The pace is jittery and accelerated as the action jumps from screen to screen and this desperate wannabe influencer — Joaquin Phoenix’s Arthur Fleck or Robert DeNiro’s Rupert Pupkin with a better social-media game — encounters a motley crew of victims on a night-long trip around Los Angeles.

Mischa Barton and Frankie Grande show up as passengers, David Arquette as Kurt’s hapless DJ dad and Sasheer Zamata as a comedian who suddenly realizes that she doesn’t like being part of a culture where everything, including self-worth, is measured in followers and likes.
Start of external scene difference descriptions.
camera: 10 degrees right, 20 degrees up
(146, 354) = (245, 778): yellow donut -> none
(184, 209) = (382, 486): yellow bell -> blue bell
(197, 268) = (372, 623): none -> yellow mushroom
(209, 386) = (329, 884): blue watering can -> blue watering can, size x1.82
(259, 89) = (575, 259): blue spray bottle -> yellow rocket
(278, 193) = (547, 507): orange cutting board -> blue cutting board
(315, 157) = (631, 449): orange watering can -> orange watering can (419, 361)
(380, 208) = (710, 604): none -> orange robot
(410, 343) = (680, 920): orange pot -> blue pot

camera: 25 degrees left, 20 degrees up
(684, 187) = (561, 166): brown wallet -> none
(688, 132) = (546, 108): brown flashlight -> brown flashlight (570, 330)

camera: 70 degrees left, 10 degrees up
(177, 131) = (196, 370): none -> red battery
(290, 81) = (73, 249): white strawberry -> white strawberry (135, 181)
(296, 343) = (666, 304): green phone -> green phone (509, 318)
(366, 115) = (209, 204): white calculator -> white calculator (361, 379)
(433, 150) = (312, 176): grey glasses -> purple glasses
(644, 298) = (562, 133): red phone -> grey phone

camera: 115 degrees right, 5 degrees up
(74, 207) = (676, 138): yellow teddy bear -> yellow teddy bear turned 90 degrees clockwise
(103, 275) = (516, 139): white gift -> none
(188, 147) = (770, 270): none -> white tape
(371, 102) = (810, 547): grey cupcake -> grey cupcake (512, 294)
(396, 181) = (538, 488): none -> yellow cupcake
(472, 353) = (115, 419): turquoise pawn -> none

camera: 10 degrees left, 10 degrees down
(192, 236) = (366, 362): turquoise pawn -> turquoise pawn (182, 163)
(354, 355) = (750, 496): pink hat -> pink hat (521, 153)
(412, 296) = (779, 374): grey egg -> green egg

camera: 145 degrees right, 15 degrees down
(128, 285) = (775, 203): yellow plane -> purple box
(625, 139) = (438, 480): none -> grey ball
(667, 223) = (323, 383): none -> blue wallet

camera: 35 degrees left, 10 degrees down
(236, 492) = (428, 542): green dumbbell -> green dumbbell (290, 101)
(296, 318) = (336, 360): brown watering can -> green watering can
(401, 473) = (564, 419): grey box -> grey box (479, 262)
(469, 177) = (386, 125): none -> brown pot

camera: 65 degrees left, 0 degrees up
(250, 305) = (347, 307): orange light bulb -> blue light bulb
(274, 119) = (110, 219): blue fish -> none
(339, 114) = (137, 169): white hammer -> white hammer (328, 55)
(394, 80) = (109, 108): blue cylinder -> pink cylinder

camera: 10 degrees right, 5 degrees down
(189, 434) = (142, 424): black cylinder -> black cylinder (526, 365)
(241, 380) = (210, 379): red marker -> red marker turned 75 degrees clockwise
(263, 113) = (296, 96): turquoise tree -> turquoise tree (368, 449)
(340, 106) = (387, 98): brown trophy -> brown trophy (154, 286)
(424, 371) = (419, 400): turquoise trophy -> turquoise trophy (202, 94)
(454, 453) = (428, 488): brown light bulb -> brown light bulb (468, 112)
The manic energy is appealing for a while, but at some point it gets wearying and the whole thing starts to feel a little aimless and, frankly, pretty stupid.

By the end, you can agree with some of the things the movie is saying — yes, some social-media influencers are awful people and nobody should ever aspire to be one — without finding anything particularly interesting in the gleefully ridiculous way they’re being said.